Material for this task —
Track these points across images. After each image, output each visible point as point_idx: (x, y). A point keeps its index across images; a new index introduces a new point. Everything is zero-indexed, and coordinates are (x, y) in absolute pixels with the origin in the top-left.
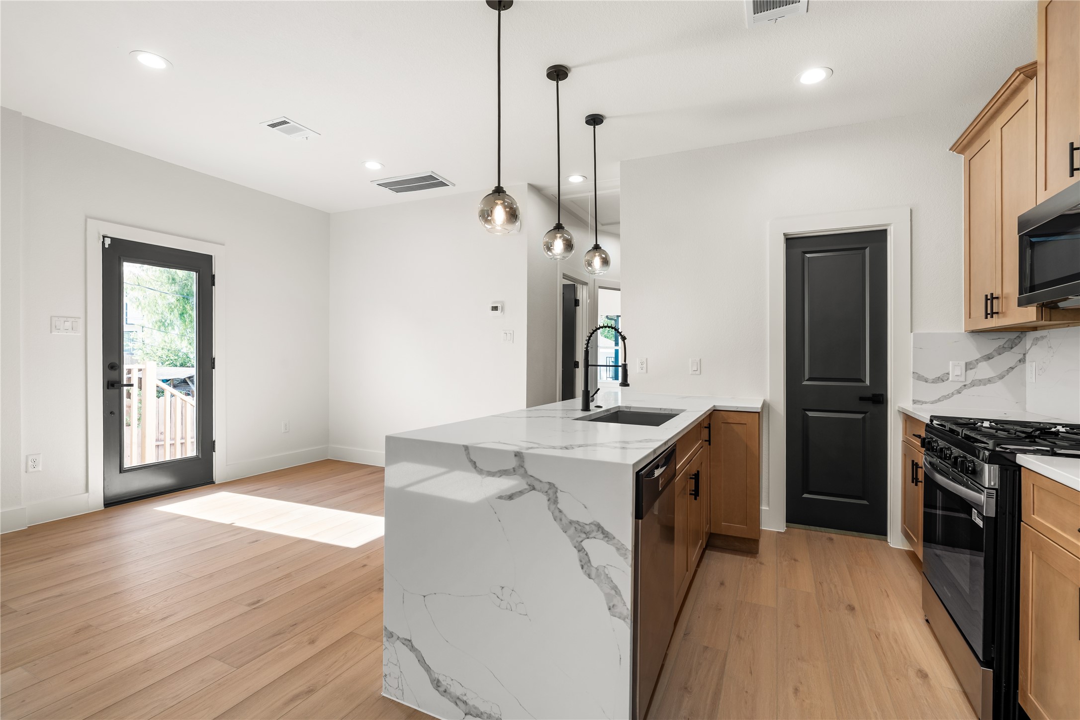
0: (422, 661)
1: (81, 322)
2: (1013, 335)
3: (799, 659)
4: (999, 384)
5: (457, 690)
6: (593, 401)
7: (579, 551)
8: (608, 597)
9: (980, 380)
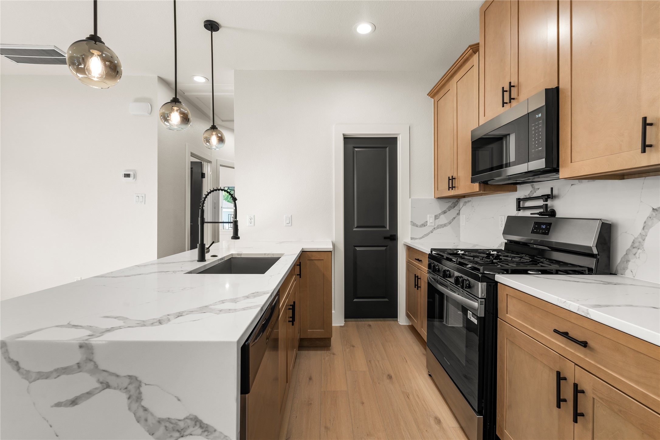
3: (368, 435)
4: (449, 228)
9: (441, 225)
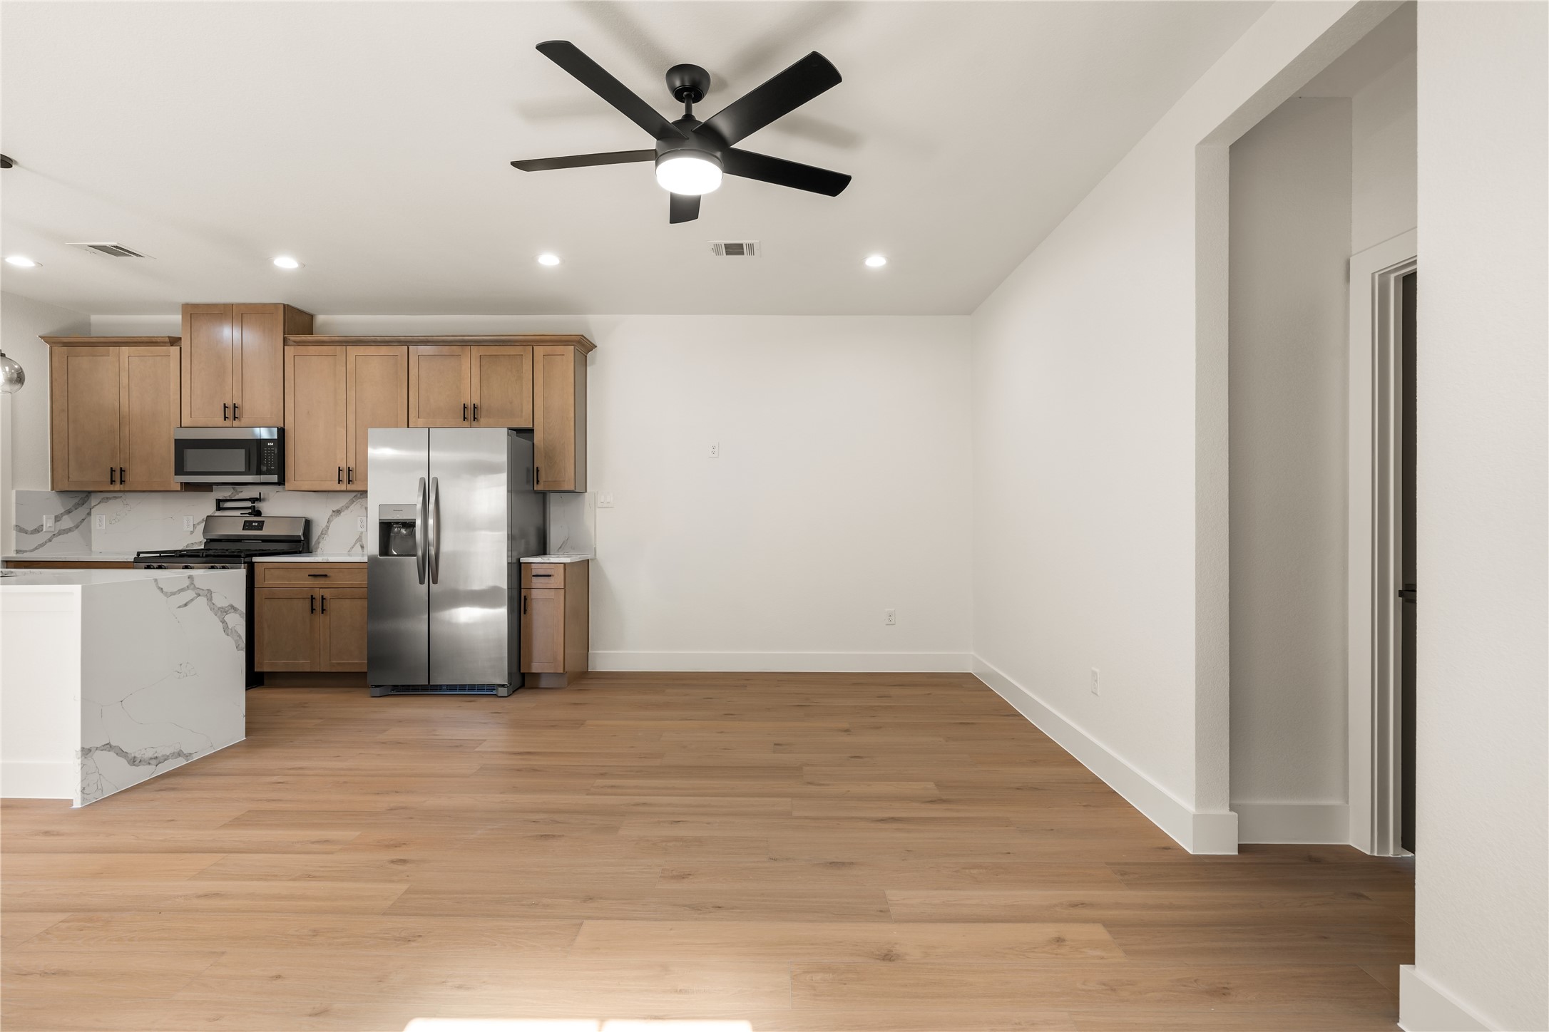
0: (120, 753)
2: (85, 495)
4: (75, 534)
5: (150, 754)
8: (236, 642)
9: (64, 530)
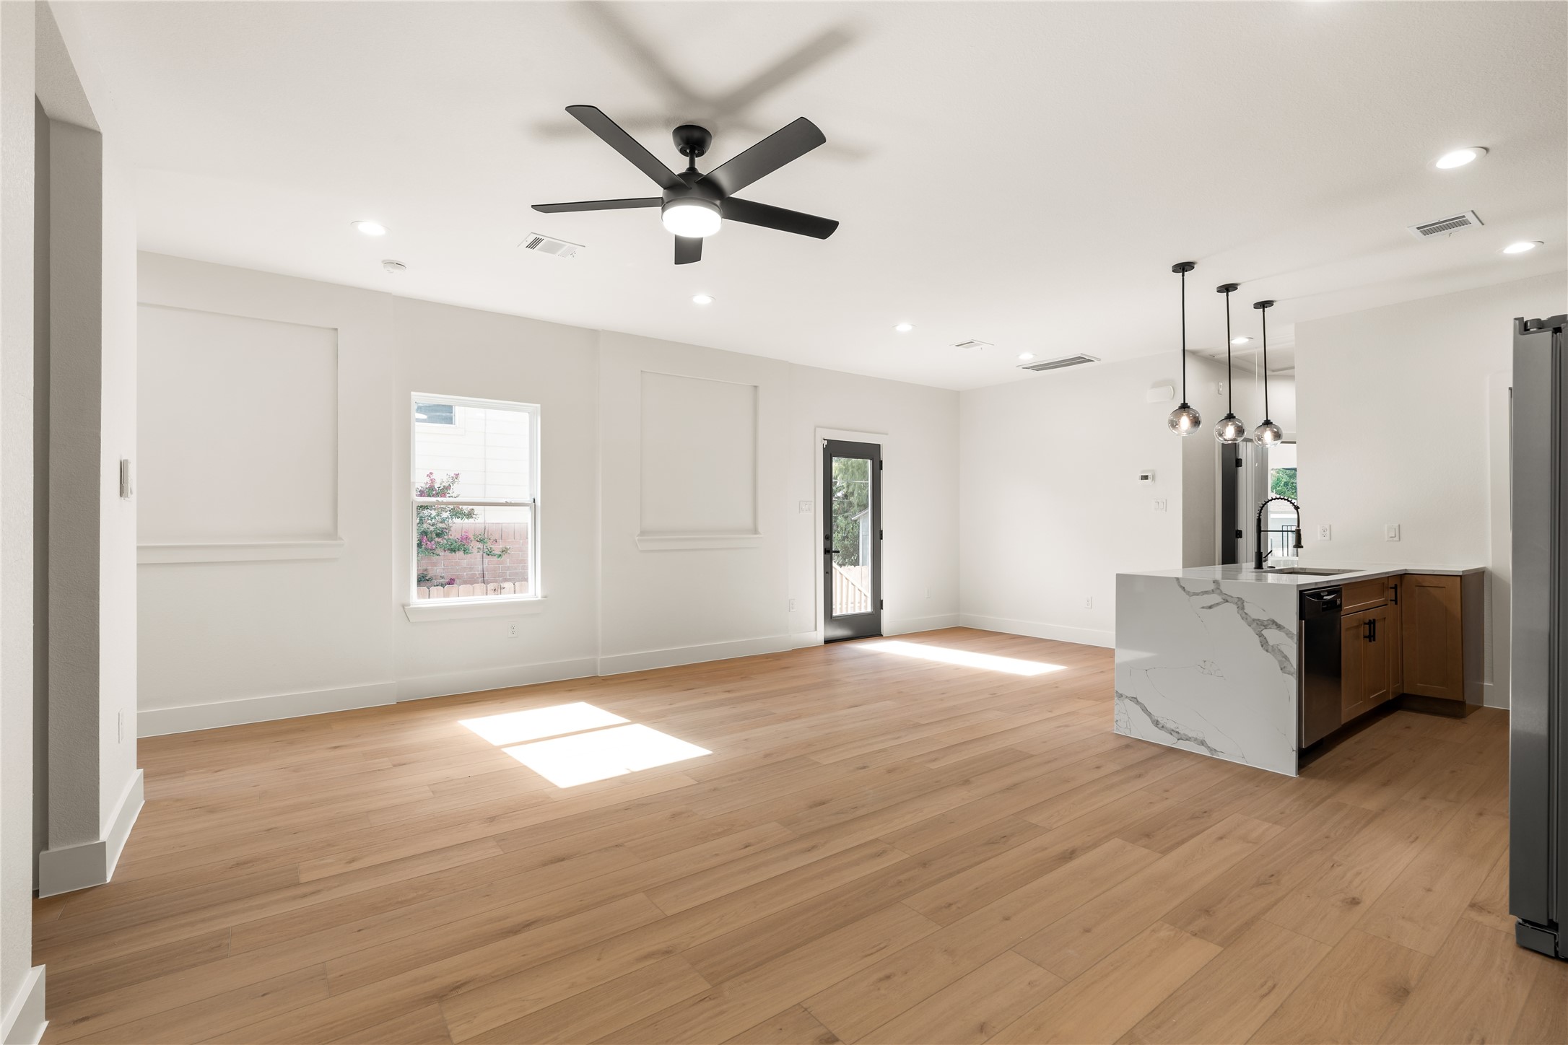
0: (1145, 710)
1: (813, 503)
5: (1171, 725)
6: (1265, 561)
7: (1260, 637)
8: (1280, 662)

Your task —
Render every line of the rows above as a Markdown table with the columns Line and Text, numbering each line and skipping blank ones. Leave the pictures out of your answer.

Task solution —
| Line | Text |
|---|---|
| 1 | Track these points across images. After each image, output each visible point as point_idx: (x, y). A point keeps its index across images; a new index introduces a new point. Everything is zero-indexed, and coordinates are (x, y) in absolute pixels with the origin in the top-left. |
| 2 | 0: (422, 661) |
| 3 | 1: (81, 322) |
| 4 | 2: (1013, 335) |
| 5 | 3: (799, 659) |
| 6 | 4: (999, 384) |
| 7 | 5: (457, 690) |
| 8 | 6: (593, 401) |
| 9 | 7: (579, 551) |
| 10 | 8: (608, 597) |
| 11 | 9: (980, 380) |
| 12 | 3: (368, 435) |
| 13 | 4: (449, 228) |
| 14 | 9: (441, 225) |
| 15 | 0: (120, 753) |
| 16 | 2: (85, 495) |
| 17 | 4: (75, 534) |
| 18 | 5: (150, 754) |
| 19 | 8: (236, 642) |
| 20 | 9: (64, 530) |
| 21 | 0: (1145, 710) |
| 22 | 1: (813, 503) |
| 23 | 5: (1171, 725) |
| 24 | 6: (1265, 561) |
| 25 | 7: (1260, 637) |
| 26 | 8: (1280, 662) |